In all subjects, the harmonic ratios measured during baseline on the 850 nm illumination source were found to be significantly different between SPG and PPG, as visible in
Figure 15. fiAP shows the most pronounced harmonic ratios, closely followed by SPG, and PPG shows the lowest harmonic ratios. This means that the secondary peak is usually more pronounced for fiAP and SPG than for PPG. SHR was not significantly different between fiAP and SPG. The correlation between fiAP and SPG is higher than PPG for all harmonic ratios (see
Figure 16), which suggests a bigger relation of SPG with BP than PPG. It could be speculated that differences between harmonic ratios derived from simultaneous SPG and PPG signals might provide information about the state of the circulatory system, but this requires more investigation.

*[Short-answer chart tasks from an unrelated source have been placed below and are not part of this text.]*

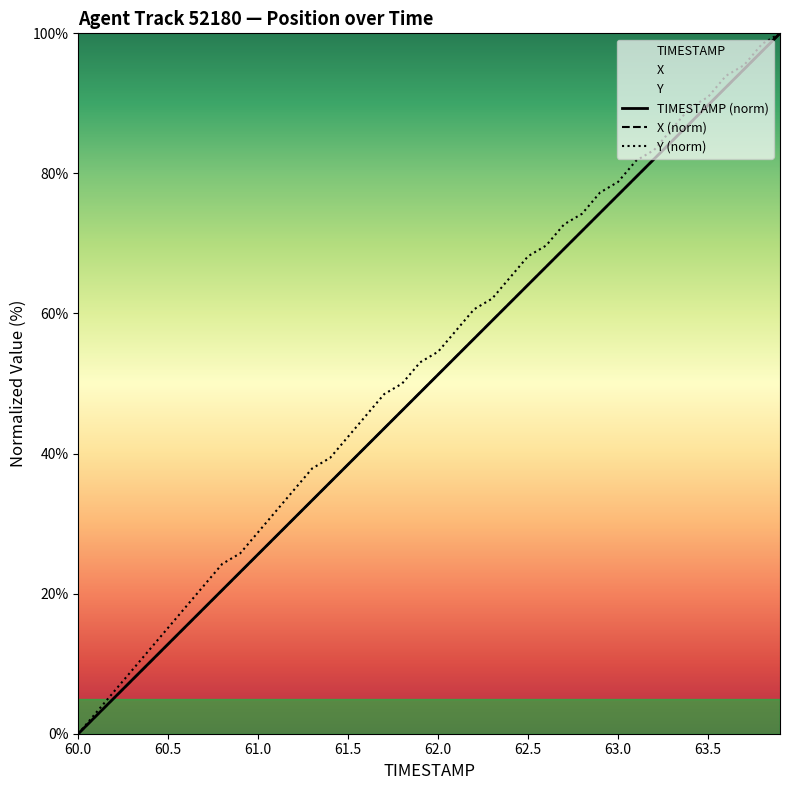

Which series has the largest range (max minus min)?

TIMESTAMP (norm)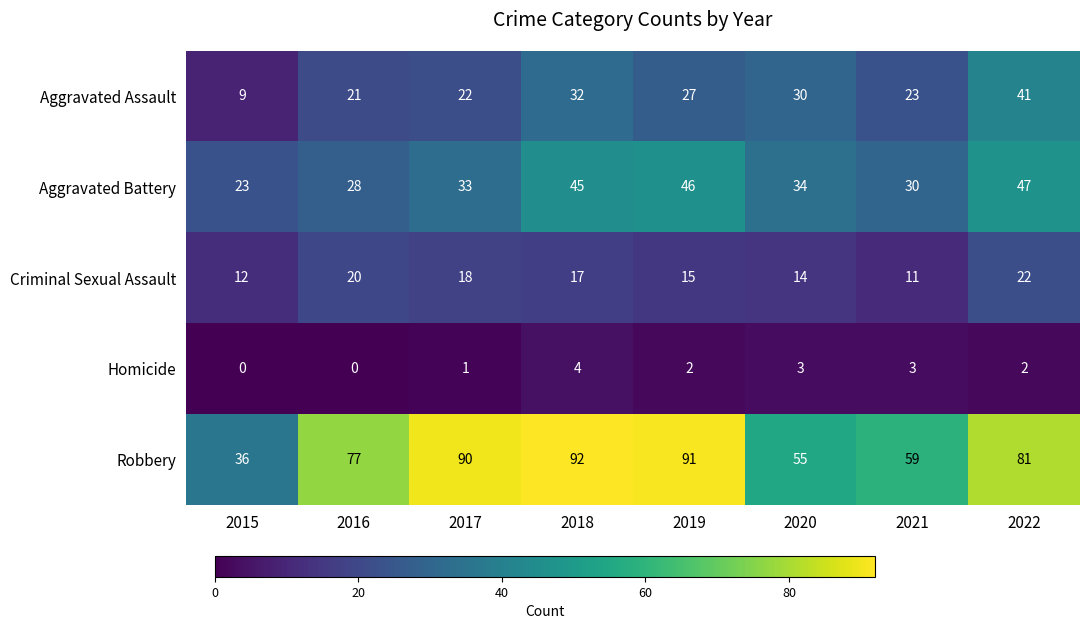

What is the difference between the Criminal Sexual Assault values at 2022 and 2020?

8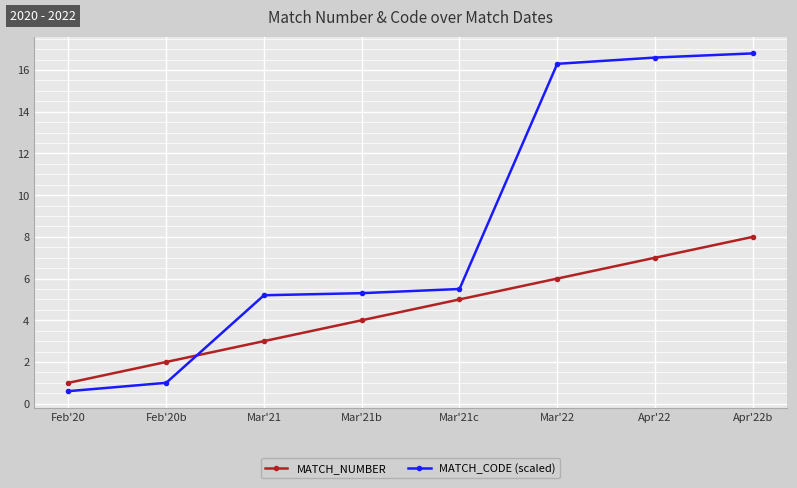

What value does the MATCH_CODE (scaled) series have at Feb'20b?

1.0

However, considering the differences in SPG morphology depend on age, as already shown in [
1], this analysis should be repeated on a larger population. SPG has potential to be used as a method to assess cuffless blood pressure, but care should be taken to directly use AC values, since they are still subjected to perfusion changes independent of BP.
This is the first investigation analysing dual-wavelength SPG and PPG from a reflective contact probe. Measuring in reflective mode is suitable for more body locations than transmission mode; it allows for more compact setups and offers the possibility of integration in wearable devices. In addition, the custom setup designed for this work adds extra information due to the dual-wavelength usage. However, the relatively small population, 10 subjects, forms a limitation of the study. This is especially relevant if the differences in CPT reactions between different ages and sexes are considered [
21].
5. Conclusions
The CPT has an effect on the SNR of both SPG and PPG signals; at 850 nm, most of the participants show a decrease in the SNR under the CPT. However, the SNR of SPG was significantly higher than the PPG one, with significantly lower variability. This suggests that SPG measurements could be more suitable for low perfusion situations. The AC-amplitude of SPG and PPG signals at 850 nm show a significant reduction during the CPT, but this is not seen for 639 nm. This suggests that the two wavelengths might contain different information and might be affected differently by haemodynamics.
The harmonic ratio analysis indicates that fiAP, PPG and SPG are different signals, containing different information about the state of the cardiovascular system and blood dynamics. Harmonic ratio analysis revealed clear differences between SPG and PPG. Furthermore, the correlation between fiAP and SPG is significantly higher than the one between fiAP and PPG.
Thus, to provide more information on the monitoring of blood dynamics, combining SPG and PPG measurements should be considered, instead of using only PPG. Furthermore, while low perfusion conditions that can compromise the pulse amplitude are challenging to monitor with PPG, SPG might offer better results. Some examples of such conditions are Raynaud’s syndrome, diabetes, vasculitis, and advanced age. Studies on a larger population, including healthy subjects and patients with such conditions, should be conducted to further conclude on these points.